US trading technology firm Bloomberg could be forced to stop using parts of its foreign exchange matching and conversational dealing technology if its UK rival Reuters succeeds in a patent infringement lawsuit.Filed in the Southern District of New York on July 11, the Reuters complaint alleges Bloomberg is infringing three Reuters patents that were filed in 1999. A spokesperson for Reuters in London said the patents refer to capabilities – rather than specific products – used in matching and conversational dealing systems, most obviously "in the FX area".
"The real aim is to protect our intellectual property," said the Reuters spokesperson. "Reuters has invested millions in research and development to deliver the best automated trading technology to the market. Although Reuters had preferred not to resort to litigation, it cannot allow the unauthorised use of its intellectual property."

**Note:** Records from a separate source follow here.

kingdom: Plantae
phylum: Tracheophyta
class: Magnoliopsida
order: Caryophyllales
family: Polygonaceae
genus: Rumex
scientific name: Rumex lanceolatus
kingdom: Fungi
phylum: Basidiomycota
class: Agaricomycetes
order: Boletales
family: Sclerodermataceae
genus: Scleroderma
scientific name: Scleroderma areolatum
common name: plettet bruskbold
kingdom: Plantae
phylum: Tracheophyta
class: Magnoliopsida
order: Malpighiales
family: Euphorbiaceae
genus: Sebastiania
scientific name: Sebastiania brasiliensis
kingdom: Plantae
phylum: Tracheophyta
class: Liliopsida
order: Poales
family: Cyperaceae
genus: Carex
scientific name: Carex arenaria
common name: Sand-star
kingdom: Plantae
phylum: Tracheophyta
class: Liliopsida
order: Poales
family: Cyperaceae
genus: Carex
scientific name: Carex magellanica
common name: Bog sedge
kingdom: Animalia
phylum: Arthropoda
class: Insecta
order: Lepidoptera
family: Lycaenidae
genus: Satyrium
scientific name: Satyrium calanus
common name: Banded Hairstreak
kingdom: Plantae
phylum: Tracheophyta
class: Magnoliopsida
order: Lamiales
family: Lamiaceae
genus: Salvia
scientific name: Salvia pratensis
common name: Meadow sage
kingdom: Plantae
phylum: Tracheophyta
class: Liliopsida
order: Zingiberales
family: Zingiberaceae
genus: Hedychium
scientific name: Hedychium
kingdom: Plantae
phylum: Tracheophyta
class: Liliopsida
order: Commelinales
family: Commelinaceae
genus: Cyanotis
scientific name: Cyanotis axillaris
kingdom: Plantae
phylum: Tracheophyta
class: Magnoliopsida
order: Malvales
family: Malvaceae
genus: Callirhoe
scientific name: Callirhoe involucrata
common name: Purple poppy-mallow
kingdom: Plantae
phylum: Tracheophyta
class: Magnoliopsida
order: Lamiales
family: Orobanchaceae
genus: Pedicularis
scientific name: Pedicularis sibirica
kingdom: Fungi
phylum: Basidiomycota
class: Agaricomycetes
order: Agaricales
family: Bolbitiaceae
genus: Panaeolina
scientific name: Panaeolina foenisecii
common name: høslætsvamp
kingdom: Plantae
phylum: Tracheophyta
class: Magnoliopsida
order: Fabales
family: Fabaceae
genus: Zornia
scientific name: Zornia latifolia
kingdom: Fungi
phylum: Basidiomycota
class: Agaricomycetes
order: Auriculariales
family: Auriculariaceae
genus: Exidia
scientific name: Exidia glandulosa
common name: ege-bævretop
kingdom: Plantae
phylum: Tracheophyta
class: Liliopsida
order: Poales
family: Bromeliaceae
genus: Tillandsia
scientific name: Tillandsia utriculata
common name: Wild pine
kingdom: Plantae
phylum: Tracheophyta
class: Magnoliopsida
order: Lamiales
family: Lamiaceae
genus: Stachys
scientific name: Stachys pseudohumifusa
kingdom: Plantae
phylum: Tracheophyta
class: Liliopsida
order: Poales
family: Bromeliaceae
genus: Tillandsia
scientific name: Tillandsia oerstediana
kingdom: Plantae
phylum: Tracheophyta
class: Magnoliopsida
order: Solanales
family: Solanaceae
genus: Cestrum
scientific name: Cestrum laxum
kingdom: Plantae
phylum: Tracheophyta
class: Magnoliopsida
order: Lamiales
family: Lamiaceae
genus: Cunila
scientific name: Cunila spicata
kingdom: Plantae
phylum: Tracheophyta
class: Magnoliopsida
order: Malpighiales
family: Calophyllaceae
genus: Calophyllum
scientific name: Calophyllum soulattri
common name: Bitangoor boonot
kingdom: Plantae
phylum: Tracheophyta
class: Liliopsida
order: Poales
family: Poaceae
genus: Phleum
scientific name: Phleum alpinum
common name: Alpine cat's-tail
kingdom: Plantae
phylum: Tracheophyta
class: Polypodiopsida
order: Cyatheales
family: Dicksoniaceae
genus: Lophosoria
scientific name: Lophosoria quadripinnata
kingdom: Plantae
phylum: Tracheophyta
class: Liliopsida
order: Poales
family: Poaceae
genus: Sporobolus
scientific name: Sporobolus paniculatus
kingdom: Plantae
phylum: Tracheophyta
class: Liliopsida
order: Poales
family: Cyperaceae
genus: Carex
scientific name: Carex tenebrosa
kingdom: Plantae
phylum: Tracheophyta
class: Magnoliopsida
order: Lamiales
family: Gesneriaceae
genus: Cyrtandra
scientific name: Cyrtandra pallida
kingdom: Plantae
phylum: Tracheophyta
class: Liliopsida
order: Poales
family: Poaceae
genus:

Bloomberg last week hit back at Reuters’ claims: "We are confident that we have not violated the patent, and in our judgement the suit is without merit," said Bloomberg’s spokesperson in New York.
Allegations of patent infringement do not necessarily imply the defendant has copied business processes or software, said Nick Groombridge, a partner with the patent litigation group at Weil, Gotshal & Manges in New York. "It’s not limited to a copy like a copyright is. You could develop it on your own and not know about the patent."
Reuters said discussions have been ongoing since January to licence the processes covered by the patents to Bloomberg. But the UK company would not reveal how much it planned to charge for a licence, nor give the names of other companies that have licensed the technology.
If successful, said Groombridge, there would be an injunction against Bloomberg to prevent it from using the processes – or variants of the processes – covered by the patents. Damage payments would also be involved, which are calculated by assessing ‘lost profits’ – something that is difficult to determine in the field of services.
Patent owners succeed in at least half of cases that go to trial, said Groombridge. But it may take two or three years to get to trial, and the great majority of patent lawsuits result in an out-of-court settlement.
Some market participants see the move as Reuters’ reaction to Bloomberg’s increasing encroachment into foreign exchange – Reuters’ traditional stronghold. In the past 12 months, Bloomberg has launched an interbank forward swaps platform, Powermatch FX; Instant Bloomberg, a new instant messaging service; and, most threatening of all to Reuters, an alliance with its rival in spot interbank forex, EBS. From the third quarter, Bloomberg’s screens will offer EBS Trader, EBS’s conversational spot dealing platform.
"For the first time, Bloomberg is serious about the forex market," said one senior official at a foreign exchange trading technology firm in London. "Reuters may be panicking, but I don’t think it will have any impact in stopping Bloomberg. In fact, it may work the other way – it could bring them the publicity to make everyone aware that Bloomberg is serious about the forex space."